Das Problem ist halt, dass die meisten Mitarbeiter im Lokalfunk von Schule oder maximal Studium kommen (um dann in zweijähriger Intensivstarbeit im Sender verbrannt zu werden). Und 800 Euro netto sind nun mal besser als 100 Euro Taschengeld im Monat. Genau mit solchen Mitteln gehen den Sendern nie die Arbeitswilligen aus, aber die Fluktuation ist auch entsprechend hoch.
 
Gegen teilzeitarbeitende Freie, die sich da mal was dazuverdienen, ist ja auch nix einzuwenden. Es wird halt dann prekär, wenn damit über 50% des Programmes bestritten wird und es für diese Leute auch keine Perspektive gibt, irgendwann in eine besser bezahlte, dauerhafte Vollzeitstellte übernommen zu werden. Und da liegt der Hase im Pfeffer. Das hat wie gesagt mehrere Negativeffekte: Das Programm wird schlechter, der Input wird auch schlechter, da die Branche uninteressanter wird für potentielle Arbeitskräfte und so manövriert man sich in eine wunderschöne trading-down-Spirale.
 
Die schlechte Bezahlung rührt halt auch daher, dass Sender mit „Strategie“ nichts anderes tun außer Musik zu verkaufen. Das Ewige auf und ab getexte von Claims hat meiner Meinung nach ja auch nichts mit Radio machen zu tun. Die Kapitalgeber sind da andere Meinung – verständlich.

Innovative Programmideen sind schon lange nicht mehr willkommen, es wird zu sehr an Regeln festgehalten die irgendwer mal irgendwann aufgestellt hat beispielsweise, dass ein Bericht maximal 1:30 lang sein darf, egal wie interessant er ist.

Dann kommen da noch schlechte Gags der Morningshow hinzu über die die Moderatoren selber nicht einmal lachen. Die Gags müssen aber gebracht werden, weil der Gag-Autor eine Empfehlung der Programmberaterin ist. Es werden viele Dinge getan, die irgendeine vermeintliche Größe, irgendwann einmal so gesagt hat. Warum selber denken? Es wurde ja schon alles einmal gemacht.

Ich warte auf den Tag, an dem sich Gina Wild Live bei irgendeiner Morningshow auf eine Dildo setzt, solange bis sie einen Orgasmus bekommt. Hier ist das nächste Problem: Deutschland. Der Radiomarkt ist einfach nicht liberal genug und diese fehlende Marktfreiheit ist der Zaun, der die Kreativität einsperrt.
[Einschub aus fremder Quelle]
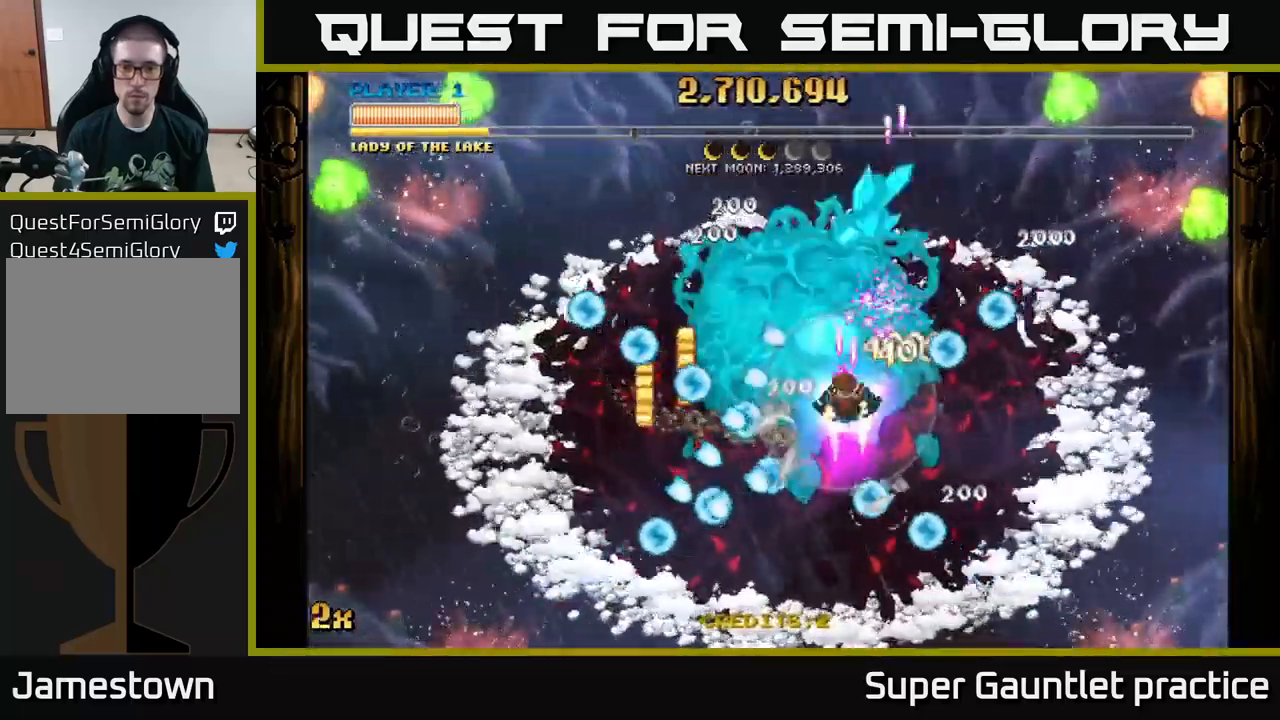
{"buttons": ["A"], "left_stick": "down-left", "events": []}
Es müsste einfach jeder Radio machen dürfen. Jeder müsste Frequenzen kaufen können und jeden Scheiß verbreiten. Irgendwann würde sich der Markt bereinigen, aber bis dahin wären jede Menge neue Ideen aufgekommen, von der die Ein oder Andere auch brauchbar wäre.

Aber solange in Deutschland ein „Semi-Adel“ gezüchtet wird, entweder durch Subvention oder Prestige, wird sich hierzulande nichts ändern. Weder an den Gehältern noch am Programm.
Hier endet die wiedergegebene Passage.